Umarow glaubt deswegen auch nicht an eine stärkere rein prorussische Tendenz in der Außenpolitik Kasachstans in den nächsten Jahren. Er hält es für fraglich, dass Russland über seine Hilfe ein neues Druckmittel gegenüber der kasachischen Regierung besitzt. Tatsächlich sind seit den Unruhen keine neuen zwischenstaatlichen Abkommen oder auch nur Absichtserklärungen entstanden, die diesen Schluss zuließen.

China: Bei Protesten unsichtbar, aber mächtig im Land

Einer der Gründe dafür ist die weiter große Bedeutung Chinas für Kasachstan. China hielt sich während der kasachischen Januarkrise demonstrativ zurück und spielte trotz des großen wirtschaftlichen Einflusses kaum eine Rolle.

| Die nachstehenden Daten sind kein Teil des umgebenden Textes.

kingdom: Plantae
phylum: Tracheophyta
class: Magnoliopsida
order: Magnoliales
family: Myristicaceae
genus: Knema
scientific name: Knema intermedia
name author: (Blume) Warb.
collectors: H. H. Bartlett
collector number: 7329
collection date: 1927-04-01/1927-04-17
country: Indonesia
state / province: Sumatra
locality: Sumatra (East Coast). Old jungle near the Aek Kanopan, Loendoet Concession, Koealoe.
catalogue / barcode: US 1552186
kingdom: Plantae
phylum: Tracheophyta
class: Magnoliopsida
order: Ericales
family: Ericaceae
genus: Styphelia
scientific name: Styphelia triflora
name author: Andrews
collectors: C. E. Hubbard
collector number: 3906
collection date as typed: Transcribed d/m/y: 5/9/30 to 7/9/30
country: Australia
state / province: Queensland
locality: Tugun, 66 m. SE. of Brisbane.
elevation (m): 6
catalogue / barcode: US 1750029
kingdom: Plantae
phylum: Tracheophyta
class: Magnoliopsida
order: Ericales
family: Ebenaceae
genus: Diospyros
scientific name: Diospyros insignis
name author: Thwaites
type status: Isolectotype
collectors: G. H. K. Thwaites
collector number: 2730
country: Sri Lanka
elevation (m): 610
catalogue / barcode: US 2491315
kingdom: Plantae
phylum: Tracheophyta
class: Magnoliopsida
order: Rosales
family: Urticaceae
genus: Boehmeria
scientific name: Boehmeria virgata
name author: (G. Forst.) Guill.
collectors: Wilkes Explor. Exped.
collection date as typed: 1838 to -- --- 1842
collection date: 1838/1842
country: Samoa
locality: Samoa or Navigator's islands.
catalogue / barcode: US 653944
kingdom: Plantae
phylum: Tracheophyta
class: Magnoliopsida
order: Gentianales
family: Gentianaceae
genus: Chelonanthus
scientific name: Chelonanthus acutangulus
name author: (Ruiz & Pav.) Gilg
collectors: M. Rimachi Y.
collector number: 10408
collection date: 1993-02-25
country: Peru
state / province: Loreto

Die chinesischen Interessen sind was die Verhinderung von Unruhen angeht, ähnlich wie die russischen und Russland wiederum kann die Wirtschaftskraft, die Peking bereitstellt, selbst nicht bieten. Kasachstan ist ein zentrales Gebiet für Chinas ambitioniertes Neues-Seidenstraßen-Projekt und Stabilität wichtig für dessen Gelingen. So sind die Interessen gemeinsam und Chinas Einfluss bleibt weiter im Wachsen begriffen

China hatte nur nicht die militärischen Ressourcen vor Ort, um etwa der kasachischen Regierung bei der Verhinderung von Unruhen zu helfen. Diese Rolle fiel deshalb automatisch Russland zu. Temur Umarow glaubt auch, dass bei der kasachischen Elite, deren Stellung durch die Proteste in Gefahr geriet, der Kreml ein weitaus größeres Vertrauen genießt, als etwa die Führung in Peking.

Er zitiert dabei den Sinologen Igor Denisow, der feststellt, dass Chinas diplomatische und nachrichtendienstliche Kanäle mit der enormen wirtschaftlichen Expansion der letzten Jahre nicht Schritt gehalten hätten. Peking werde Moskaus Einfluss in Zentralasien nicht so schnell einholen, auch wenn die Bedeutung der Chinesen vor Ort im Wachsen begriffen ist.

Gewalt-Provokateure: Islamisten und Kriminelle?

Der von der kasachischen Regierung postulierten Theorie, die Proteste oder ihr Umschlag in Gewalt wären aus dem Ausland initiiert gewesen, schenken Experten kaum noch Glauben. Kobrinskaja sieht diese Behauptung als "Propaganda-Schimäre", Umarow als "vage Anschuldigung", die nicht einmal die Herkunft der Provokateure benenne. Sie werde von den Mächtigen genutzt, um die Schuld nicht bei sich selbst suchen zu müssen.

Eine reale Gefahr dagegen ist für Kobrinskaja der radikale Islamismus im Land, der für enttäuschte Aufständische nun eine Zuflucht bieten könne. Dankow hält schon bei den aktuellen Gewalttaten durch Protestierende eine Beteiligung von islamistischen und kriminellen Gruppen für wahrscheinlich.